Problem to solve –
Whenever the string "object" appears in a line below, please copy the line out.

Exercise data –

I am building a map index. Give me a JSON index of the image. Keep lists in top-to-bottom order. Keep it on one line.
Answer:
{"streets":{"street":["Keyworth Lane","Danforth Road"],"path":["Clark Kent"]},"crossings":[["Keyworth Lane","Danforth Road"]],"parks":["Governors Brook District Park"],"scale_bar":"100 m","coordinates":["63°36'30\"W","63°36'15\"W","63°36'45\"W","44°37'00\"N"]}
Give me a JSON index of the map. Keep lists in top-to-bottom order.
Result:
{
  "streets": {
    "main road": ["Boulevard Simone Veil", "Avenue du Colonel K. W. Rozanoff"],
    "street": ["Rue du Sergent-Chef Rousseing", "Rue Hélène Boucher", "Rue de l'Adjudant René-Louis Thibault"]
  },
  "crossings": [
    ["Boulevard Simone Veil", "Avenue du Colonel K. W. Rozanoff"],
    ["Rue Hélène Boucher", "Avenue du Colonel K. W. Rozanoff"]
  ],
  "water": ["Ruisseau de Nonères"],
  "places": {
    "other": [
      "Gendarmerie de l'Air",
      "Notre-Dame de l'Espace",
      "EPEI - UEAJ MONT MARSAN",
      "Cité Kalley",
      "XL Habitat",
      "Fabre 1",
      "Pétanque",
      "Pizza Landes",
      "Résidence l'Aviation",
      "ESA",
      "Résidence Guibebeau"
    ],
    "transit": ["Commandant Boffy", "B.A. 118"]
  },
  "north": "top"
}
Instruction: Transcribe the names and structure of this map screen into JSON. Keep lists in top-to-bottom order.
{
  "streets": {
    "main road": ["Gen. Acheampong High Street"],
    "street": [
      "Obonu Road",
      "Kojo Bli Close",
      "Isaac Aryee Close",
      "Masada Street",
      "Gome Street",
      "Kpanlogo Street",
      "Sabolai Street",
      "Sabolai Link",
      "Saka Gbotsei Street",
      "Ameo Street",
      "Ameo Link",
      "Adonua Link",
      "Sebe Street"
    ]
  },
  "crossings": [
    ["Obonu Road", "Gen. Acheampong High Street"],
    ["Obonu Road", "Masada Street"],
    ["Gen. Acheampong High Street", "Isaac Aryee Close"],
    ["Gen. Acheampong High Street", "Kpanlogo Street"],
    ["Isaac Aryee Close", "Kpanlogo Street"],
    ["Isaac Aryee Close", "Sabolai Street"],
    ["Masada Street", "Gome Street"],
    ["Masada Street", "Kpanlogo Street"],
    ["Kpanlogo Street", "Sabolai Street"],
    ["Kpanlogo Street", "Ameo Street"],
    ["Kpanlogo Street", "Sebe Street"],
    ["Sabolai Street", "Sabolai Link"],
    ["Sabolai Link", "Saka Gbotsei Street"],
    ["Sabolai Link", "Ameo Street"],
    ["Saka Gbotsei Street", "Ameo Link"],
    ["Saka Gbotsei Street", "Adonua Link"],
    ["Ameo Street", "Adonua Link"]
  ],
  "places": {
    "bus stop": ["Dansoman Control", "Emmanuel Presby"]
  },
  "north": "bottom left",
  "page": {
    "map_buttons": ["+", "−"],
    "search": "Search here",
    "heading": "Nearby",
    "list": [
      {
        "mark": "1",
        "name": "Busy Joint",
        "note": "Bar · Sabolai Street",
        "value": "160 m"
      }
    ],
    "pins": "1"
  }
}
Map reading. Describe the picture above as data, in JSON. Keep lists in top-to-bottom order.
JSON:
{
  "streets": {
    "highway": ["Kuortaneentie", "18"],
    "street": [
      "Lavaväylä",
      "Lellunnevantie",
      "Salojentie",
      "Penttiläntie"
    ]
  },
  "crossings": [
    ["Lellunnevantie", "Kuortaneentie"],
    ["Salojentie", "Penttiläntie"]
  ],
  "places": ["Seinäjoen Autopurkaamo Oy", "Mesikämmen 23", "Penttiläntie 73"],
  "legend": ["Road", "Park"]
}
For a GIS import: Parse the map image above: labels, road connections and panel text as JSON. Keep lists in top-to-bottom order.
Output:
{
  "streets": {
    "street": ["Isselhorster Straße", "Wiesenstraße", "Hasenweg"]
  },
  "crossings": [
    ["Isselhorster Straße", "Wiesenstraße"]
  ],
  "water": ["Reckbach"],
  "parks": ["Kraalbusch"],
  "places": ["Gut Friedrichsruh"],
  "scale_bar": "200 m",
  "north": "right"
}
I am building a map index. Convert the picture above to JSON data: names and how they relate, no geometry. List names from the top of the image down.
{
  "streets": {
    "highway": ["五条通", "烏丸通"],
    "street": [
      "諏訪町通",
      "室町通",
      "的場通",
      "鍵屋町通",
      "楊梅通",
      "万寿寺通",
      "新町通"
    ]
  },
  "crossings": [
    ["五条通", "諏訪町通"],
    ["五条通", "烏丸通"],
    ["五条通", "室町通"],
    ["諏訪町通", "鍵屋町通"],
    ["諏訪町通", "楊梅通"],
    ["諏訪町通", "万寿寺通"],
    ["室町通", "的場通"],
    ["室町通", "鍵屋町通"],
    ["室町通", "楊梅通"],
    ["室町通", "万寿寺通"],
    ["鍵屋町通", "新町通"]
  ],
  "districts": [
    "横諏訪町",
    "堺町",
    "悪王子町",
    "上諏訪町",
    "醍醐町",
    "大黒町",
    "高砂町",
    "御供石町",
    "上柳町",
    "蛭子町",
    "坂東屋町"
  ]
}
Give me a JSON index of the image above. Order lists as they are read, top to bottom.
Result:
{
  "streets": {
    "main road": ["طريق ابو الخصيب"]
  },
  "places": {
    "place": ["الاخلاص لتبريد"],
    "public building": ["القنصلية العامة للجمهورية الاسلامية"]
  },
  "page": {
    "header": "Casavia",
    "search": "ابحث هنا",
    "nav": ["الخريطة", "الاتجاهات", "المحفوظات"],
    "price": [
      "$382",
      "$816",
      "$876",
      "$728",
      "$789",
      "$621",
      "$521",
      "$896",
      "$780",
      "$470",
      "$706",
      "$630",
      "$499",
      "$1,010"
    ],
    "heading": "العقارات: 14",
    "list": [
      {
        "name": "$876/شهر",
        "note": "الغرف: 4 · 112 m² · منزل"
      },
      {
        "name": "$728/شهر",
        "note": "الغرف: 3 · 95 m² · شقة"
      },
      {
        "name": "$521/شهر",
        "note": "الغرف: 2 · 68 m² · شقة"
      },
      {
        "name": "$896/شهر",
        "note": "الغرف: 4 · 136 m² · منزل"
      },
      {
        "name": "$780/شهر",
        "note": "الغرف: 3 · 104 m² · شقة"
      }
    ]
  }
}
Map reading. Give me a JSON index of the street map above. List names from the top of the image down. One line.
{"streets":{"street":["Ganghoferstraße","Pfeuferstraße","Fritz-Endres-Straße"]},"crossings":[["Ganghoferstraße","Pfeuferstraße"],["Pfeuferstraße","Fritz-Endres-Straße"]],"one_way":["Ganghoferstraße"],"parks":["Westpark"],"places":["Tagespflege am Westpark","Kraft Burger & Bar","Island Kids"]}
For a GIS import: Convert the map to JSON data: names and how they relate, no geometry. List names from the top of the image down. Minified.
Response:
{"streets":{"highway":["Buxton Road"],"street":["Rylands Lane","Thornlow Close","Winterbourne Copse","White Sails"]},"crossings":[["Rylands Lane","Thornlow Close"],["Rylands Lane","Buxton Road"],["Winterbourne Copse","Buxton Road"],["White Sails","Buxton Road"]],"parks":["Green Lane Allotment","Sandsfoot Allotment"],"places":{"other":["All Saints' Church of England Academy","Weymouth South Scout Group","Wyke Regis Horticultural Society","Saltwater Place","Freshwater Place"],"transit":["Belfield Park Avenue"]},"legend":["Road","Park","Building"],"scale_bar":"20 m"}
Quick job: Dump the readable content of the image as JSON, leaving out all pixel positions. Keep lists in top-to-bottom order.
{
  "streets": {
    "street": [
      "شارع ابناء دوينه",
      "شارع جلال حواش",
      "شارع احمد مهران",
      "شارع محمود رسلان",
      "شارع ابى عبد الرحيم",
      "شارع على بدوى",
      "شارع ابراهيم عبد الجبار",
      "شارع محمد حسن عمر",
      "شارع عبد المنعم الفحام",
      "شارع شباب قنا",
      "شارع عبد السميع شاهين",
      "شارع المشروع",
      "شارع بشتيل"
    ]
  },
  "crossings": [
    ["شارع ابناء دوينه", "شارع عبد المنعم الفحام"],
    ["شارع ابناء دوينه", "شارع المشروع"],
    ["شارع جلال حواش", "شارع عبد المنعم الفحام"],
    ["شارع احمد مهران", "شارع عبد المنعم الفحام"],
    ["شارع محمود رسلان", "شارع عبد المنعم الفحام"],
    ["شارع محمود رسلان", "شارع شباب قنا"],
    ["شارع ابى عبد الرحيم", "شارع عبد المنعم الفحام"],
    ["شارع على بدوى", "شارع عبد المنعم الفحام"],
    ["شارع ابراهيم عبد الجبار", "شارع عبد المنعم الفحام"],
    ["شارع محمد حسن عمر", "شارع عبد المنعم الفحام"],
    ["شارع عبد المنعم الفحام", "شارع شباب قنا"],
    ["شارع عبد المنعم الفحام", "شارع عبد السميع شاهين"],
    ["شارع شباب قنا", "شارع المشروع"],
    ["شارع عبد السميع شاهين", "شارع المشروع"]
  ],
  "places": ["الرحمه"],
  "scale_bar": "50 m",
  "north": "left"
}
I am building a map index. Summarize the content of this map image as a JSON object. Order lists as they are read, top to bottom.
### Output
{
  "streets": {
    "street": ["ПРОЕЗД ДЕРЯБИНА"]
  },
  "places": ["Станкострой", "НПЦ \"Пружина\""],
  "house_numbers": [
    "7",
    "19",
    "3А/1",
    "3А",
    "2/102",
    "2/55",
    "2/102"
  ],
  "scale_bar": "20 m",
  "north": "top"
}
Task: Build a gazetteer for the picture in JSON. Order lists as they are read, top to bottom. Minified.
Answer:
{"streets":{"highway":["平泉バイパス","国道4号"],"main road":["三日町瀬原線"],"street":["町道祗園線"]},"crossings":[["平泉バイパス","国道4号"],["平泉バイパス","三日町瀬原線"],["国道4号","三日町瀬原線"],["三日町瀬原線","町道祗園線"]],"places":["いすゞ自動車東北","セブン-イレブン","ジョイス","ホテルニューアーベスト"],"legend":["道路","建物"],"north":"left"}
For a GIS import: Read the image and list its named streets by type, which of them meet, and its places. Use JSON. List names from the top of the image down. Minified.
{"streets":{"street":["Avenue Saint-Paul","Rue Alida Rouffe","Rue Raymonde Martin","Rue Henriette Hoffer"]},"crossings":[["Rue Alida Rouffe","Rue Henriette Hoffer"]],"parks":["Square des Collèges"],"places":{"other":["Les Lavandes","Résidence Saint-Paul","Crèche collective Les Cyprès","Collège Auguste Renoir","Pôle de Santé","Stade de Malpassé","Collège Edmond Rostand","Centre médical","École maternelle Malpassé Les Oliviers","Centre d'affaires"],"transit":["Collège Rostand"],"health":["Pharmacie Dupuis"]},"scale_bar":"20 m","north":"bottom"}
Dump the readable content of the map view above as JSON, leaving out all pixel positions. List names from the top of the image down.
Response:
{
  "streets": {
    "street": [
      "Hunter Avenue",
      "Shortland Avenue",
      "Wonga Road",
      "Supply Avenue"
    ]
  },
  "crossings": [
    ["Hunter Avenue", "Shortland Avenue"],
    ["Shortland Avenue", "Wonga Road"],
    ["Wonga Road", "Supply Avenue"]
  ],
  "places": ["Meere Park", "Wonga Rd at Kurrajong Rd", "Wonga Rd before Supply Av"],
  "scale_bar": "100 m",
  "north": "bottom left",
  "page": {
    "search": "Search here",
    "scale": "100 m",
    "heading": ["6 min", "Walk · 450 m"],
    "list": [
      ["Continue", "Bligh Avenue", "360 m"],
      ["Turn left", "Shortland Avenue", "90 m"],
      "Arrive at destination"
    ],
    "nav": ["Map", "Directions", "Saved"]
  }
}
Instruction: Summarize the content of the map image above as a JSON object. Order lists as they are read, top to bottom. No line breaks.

Result of the task –
I am building a map index. Summarize the content of this map image as a JSON object. Order lists as they are read, top to bottom.
Instruction: Summarize the content of the map image above as a JSON object. Order lists as they are read, top to bottom. No line breaks.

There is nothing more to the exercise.